> What you need to do:
Find the string "pesquisa" in the records. Copy each line that has it.

*-*-*

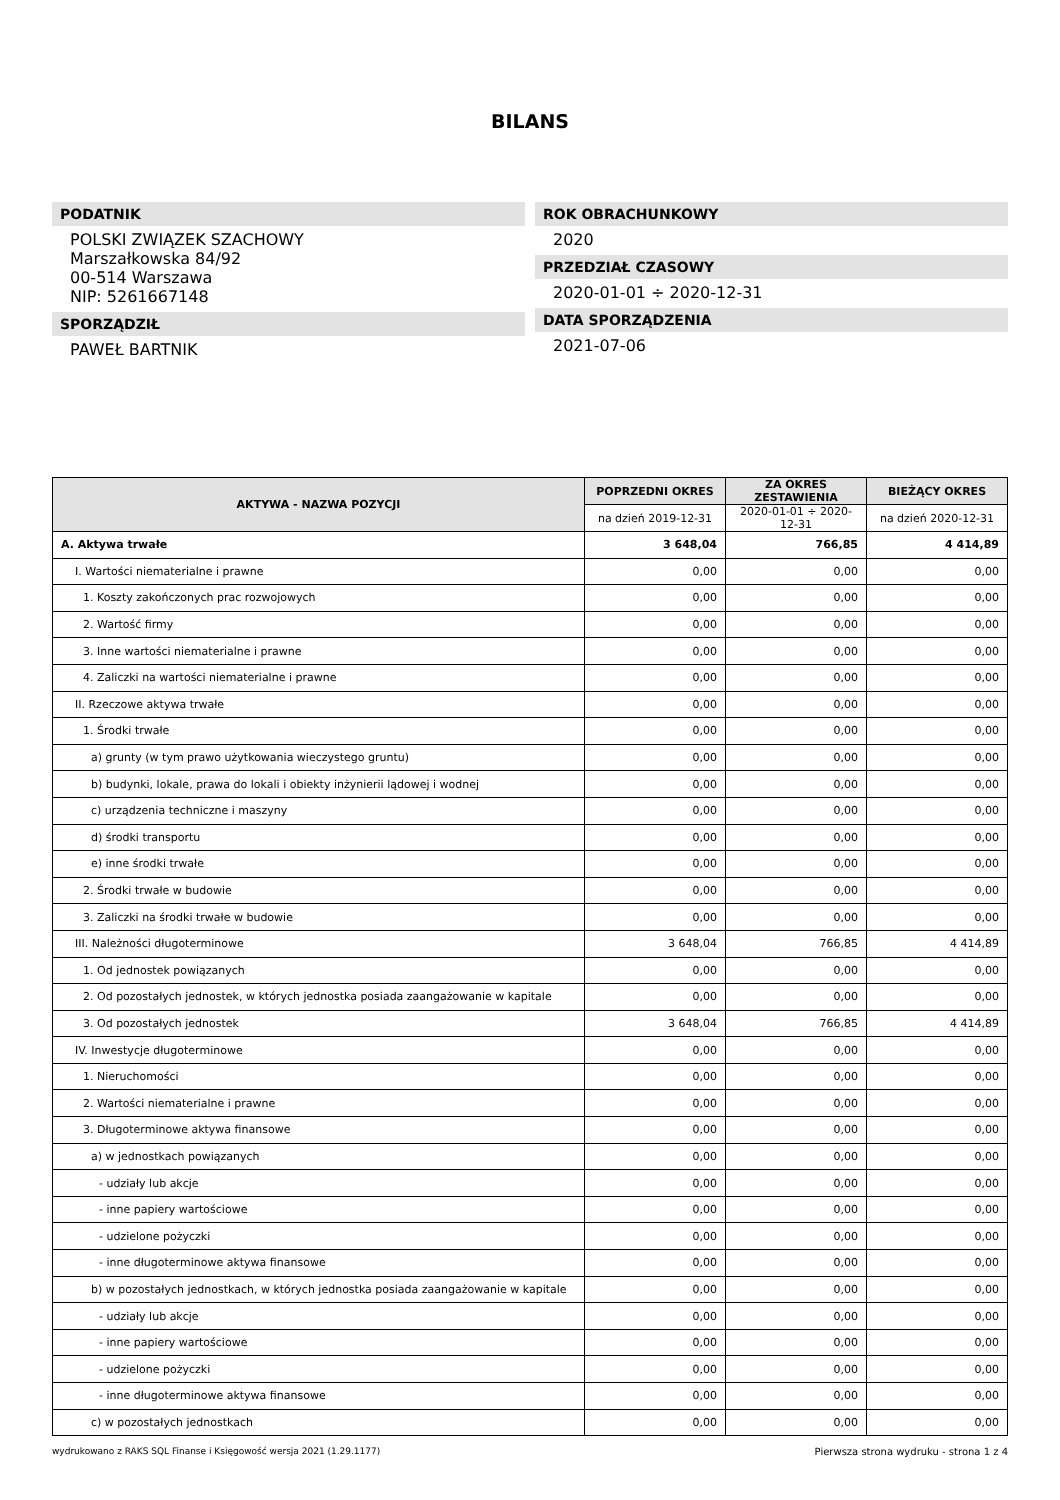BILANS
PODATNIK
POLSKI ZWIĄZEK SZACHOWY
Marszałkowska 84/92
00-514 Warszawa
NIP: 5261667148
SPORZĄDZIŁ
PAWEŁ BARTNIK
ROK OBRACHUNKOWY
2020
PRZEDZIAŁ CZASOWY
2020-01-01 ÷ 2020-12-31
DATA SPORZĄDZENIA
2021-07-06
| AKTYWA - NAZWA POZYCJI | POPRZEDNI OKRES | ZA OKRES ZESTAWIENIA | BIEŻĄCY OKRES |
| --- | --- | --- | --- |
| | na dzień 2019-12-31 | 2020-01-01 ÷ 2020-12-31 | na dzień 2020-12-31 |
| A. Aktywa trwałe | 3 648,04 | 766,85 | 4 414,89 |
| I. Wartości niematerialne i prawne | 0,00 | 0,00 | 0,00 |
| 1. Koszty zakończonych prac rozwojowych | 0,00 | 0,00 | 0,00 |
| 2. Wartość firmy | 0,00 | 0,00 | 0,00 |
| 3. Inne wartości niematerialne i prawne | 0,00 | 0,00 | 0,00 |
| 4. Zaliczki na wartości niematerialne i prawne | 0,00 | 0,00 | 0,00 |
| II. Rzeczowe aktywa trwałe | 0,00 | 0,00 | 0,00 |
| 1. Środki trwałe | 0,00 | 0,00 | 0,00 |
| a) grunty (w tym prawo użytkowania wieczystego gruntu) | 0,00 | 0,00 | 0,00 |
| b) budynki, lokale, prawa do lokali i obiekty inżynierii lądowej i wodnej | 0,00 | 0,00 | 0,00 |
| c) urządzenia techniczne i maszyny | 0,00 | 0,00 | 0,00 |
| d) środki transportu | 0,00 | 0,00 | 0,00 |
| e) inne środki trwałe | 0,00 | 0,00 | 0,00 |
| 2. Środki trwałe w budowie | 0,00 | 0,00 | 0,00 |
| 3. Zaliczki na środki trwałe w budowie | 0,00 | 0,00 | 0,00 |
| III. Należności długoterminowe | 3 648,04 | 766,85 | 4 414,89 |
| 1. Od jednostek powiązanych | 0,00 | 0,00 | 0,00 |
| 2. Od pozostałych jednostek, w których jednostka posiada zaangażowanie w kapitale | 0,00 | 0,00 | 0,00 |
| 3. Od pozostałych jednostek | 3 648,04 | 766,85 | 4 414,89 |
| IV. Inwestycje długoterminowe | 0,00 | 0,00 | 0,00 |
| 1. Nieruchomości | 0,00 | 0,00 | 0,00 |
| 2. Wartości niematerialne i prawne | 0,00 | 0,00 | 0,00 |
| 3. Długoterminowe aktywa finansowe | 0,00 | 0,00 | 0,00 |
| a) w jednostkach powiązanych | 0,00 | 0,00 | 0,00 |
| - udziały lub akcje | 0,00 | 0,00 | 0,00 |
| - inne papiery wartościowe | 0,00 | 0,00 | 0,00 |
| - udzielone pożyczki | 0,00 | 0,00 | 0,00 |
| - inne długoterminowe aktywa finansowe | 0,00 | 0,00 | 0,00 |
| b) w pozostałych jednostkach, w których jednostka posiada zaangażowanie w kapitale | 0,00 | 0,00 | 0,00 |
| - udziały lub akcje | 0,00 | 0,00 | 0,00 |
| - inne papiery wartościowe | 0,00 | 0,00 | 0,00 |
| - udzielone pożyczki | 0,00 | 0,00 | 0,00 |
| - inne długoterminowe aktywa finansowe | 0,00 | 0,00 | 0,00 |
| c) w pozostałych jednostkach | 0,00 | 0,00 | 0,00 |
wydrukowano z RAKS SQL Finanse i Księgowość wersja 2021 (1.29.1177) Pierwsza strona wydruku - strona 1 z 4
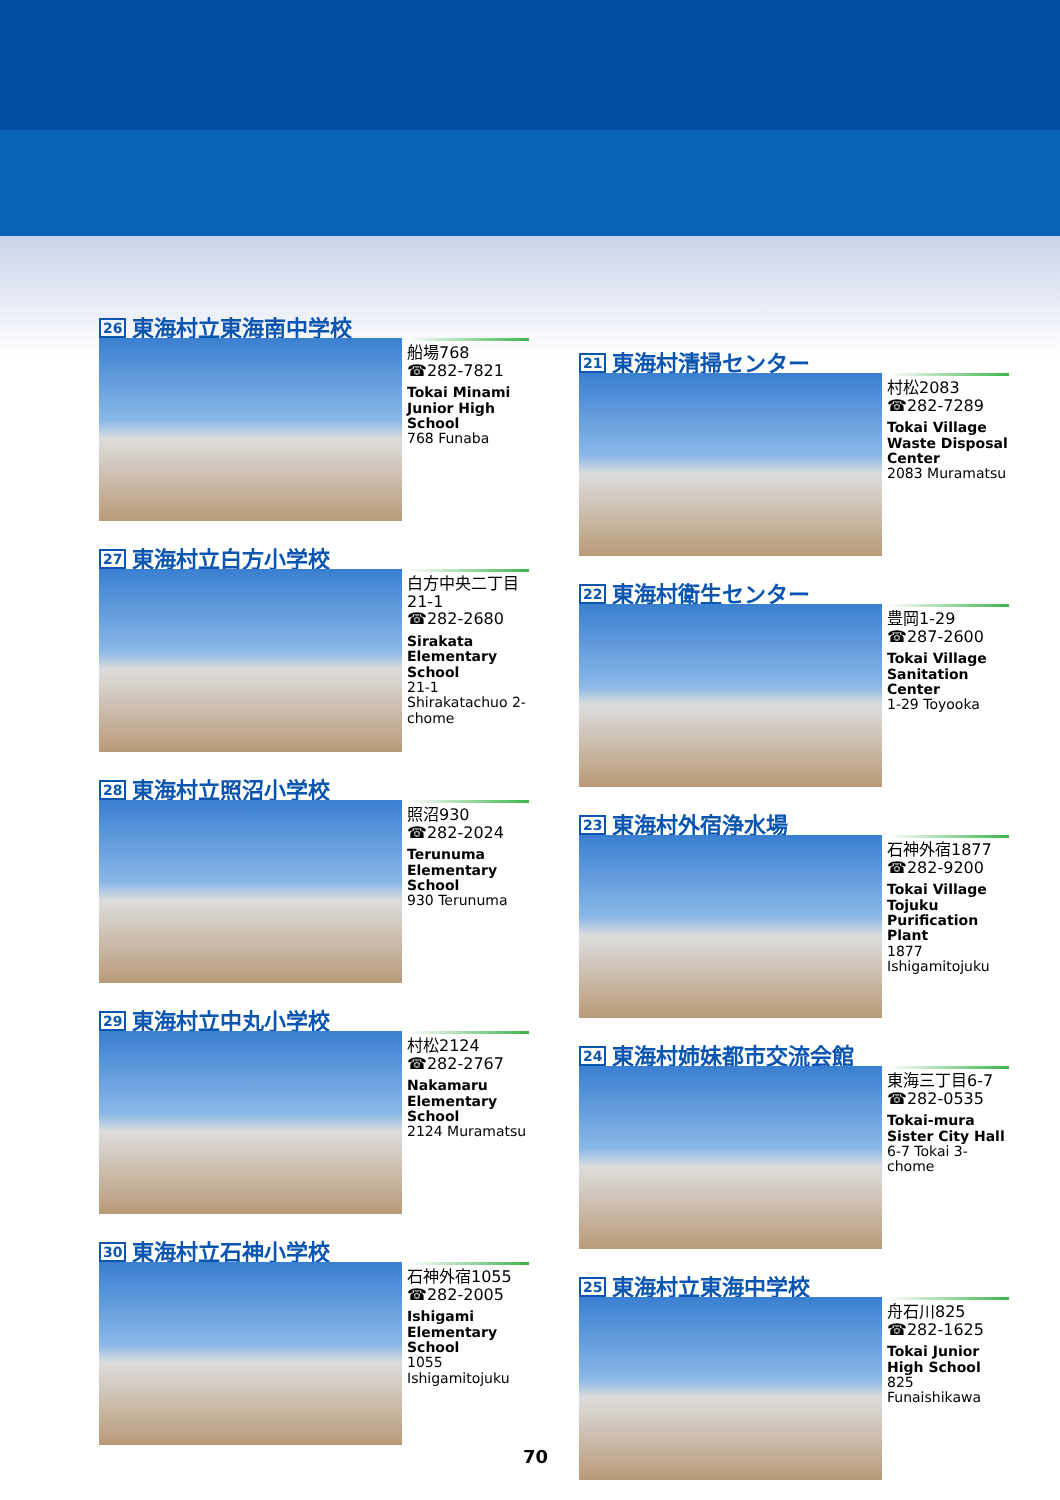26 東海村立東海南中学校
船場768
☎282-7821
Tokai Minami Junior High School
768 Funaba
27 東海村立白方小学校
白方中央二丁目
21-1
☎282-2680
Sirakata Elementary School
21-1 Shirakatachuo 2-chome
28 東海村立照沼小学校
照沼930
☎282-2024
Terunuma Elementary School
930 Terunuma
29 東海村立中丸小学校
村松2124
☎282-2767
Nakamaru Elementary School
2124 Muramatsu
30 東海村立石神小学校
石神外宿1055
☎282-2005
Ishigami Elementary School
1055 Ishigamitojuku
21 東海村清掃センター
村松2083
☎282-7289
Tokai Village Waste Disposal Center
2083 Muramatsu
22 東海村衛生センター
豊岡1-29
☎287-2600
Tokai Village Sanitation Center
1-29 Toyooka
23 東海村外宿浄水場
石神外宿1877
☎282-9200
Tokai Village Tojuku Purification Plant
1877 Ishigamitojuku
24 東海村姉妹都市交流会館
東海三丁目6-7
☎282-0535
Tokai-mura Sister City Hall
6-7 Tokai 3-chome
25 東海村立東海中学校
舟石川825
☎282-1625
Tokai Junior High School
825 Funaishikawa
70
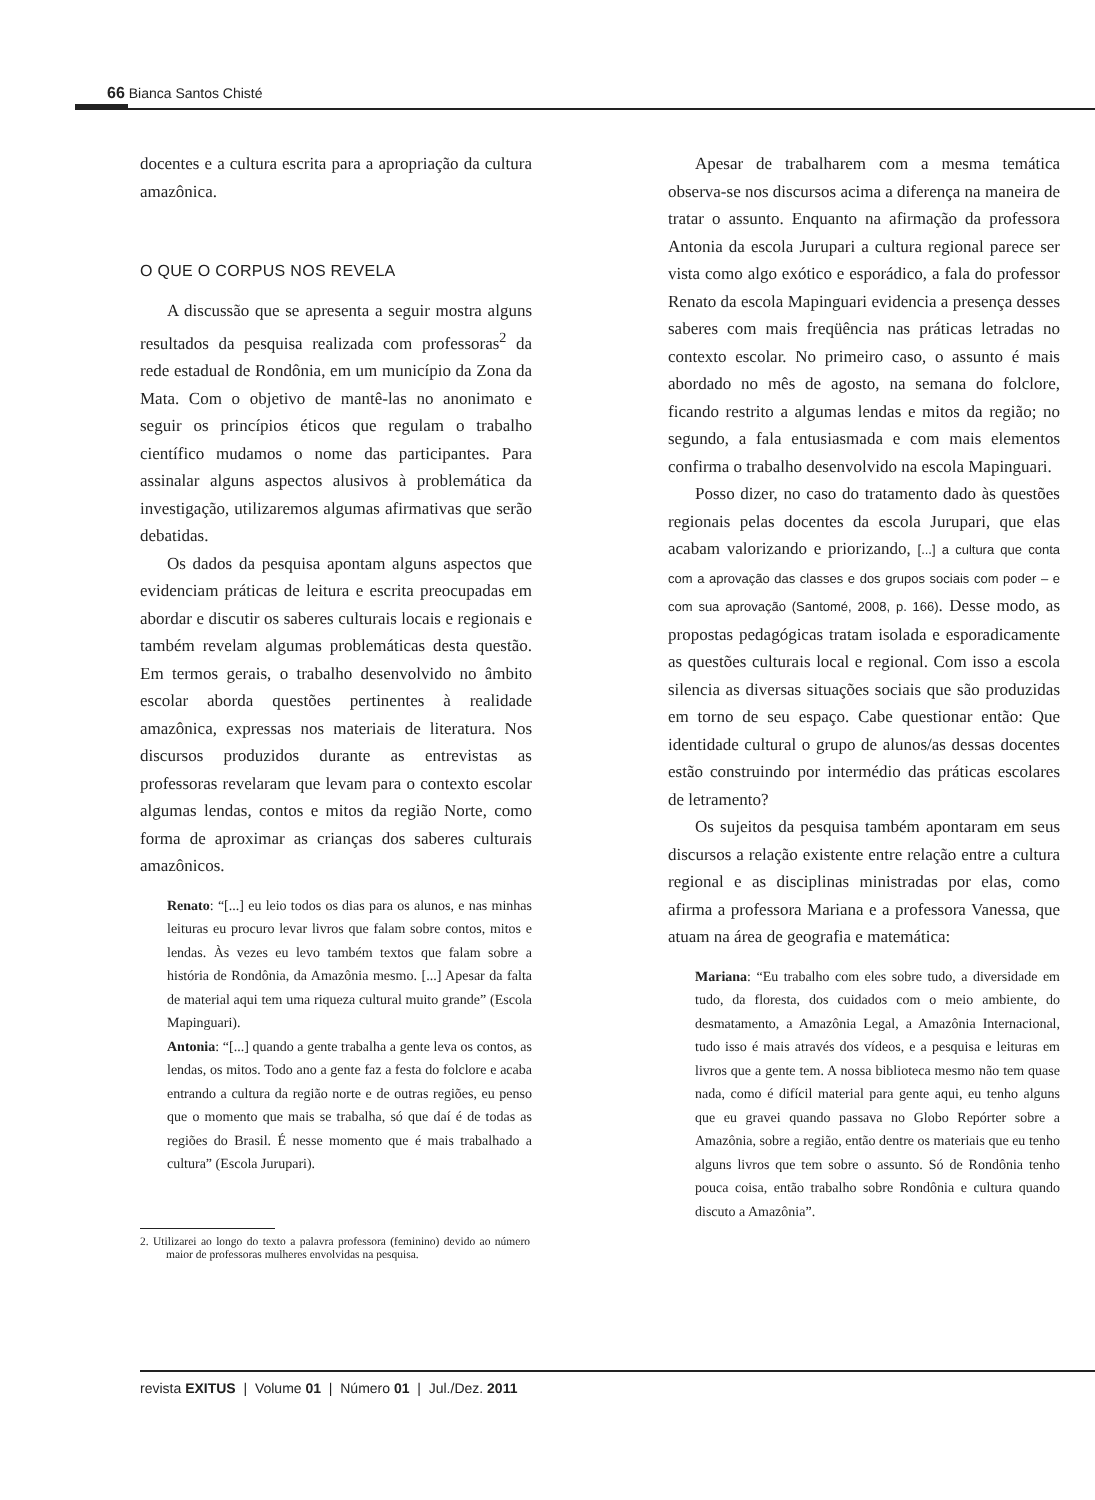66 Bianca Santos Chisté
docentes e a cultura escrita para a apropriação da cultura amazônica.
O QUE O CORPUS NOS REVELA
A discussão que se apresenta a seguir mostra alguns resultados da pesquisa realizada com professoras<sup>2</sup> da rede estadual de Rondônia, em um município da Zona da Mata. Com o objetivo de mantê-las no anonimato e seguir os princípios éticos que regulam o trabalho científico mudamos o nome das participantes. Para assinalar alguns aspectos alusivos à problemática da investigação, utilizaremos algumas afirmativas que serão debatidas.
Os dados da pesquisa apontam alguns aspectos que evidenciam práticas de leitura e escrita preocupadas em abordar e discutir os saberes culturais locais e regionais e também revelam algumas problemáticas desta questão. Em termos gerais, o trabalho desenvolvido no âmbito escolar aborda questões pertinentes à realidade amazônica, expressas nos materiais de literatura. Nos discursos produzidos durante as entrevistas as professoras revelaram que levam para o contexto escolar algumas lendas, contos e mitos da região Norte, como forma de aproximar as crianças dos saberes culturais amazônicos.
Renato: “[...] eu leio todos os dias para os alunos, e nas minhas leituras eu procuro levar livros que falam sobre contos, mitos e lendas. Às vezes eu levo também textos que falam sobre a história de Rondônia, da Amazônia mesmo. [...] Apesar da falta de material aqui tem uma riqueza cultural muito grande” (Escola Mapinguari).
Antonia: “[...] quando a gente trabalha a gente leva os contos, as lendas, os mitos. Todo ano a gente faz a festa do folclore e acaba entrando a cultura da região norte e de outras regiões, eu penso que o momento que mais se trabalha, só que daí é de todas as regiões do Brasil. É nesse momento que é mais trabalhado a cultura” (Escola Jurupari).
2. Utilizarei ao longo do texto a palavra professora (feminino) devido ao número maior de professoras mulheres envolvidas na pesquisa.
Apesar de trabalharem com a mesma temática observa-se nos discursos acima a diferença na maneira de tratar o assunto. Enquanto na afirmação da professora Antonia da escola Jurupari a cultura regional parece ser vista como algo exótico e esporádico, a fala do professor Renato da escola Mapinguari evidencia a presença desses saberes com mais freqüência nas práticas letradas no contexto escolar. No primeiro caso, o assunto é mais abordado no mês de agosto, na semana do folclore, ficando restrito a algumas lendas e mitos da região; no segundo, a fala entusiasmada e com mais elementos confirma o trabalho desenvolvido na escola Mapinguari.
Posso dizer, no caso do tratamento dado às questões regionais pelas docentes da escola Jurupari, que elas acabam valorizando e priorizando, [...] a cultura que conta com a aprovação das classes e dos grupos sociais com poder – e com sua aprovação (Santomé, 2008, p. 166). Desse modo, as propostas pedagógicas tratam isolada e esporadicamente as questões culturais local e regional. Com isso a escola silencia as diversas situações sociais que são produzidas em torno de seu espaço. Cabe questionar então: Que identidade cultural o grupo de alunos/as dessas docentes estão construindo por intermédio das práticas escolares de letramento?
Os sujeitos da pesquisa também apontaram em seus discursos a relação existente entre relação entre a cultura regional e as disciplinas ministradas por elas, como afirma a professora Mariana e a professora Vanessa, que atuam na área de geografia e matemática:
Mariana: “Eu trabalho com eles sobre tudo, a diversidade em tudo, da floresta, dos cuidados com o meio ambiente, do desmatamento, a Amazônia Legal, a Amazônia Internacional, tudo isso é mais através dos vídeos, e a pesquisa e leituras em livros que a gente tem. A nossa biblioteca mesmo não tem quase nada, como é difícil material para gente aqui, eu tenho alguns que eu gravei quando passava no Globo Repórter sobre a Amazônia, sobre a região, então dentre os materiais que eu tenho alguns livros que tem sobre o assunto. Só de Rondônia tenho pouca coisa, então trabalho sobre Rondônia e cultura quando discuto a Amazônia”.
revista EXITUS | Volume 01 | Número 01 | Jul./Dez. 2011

*-*-*

> Answer below:
A discussão que se apresenta a seguir mostra alguns resultados da pesquisa realizada com professoras<sup>2</sup> da rede estadual de Rondônia, em um município da Zona da Mata. Com o objetivo de mantê-las no anonimato e seguir os princípios éticos que regulam o trabalho científico mudamos o nome das participantes. Para assinalar alguns aspectos alusivos à problemática da investigação, utilizaremos algumas afirmativas que serão debatidas.
Os dados da pesquisa apontam alguns aspectos que evidenciam práticas de leitura e escrita preocupadas em abordar e discutir os saberes culturais locais e regionais e também revelam algumas problemáticas desta questão. Em termos gerais, o trabalho desenvolvido no âmbito escolar aborda questões pertinentes à realidade amazônica, expressas nos materiais de literatura. Nos discursos produzidos durante as entrevistas as professoras revelaram que levam para o contexto escolar algumas lendas, contos e mitos da região Norte, como forma de aproximar as crianças dos saberes culturais amazônicos.
2. Utilizarei ao longo do texto a palavra professora (feminino) devido ao número maior de professoras mulheres envolvidas na pesquisa.
Os sujeitos da pesquisa também apontaram em seus discursos a relação existente entre relação entre a cultura regional e as disciplinas ministradas por elas, como afirma a professora Mariana e a professora Vanessa, que atuam na área de geografia e matemática:
Mariana: “Eu trabalho com eles sobre tudo, a diversidade em tudo, da floresta, dos cuidados com o meio ambiente, do desmatamento, a Amazônia Legal, a Amazônia Internacional, tudo isso é mais através dos vídeos, e a pesquisa e leituras em livros que a gente tem. A nossa biblioteca mesmo não tem quase nada, como é difícil material para gente aqui, eu tenho alguns que eu gravei quando passava no Globo Repórter sobre a Amazônia, sobre a região, então dentre os materiais que eu tenho alguns livros que tem sobre o assunto. Só de Rondônia tenho pouca coisa, então trabalho sobre Rondônia e cultura quando discuto a Amazônia”.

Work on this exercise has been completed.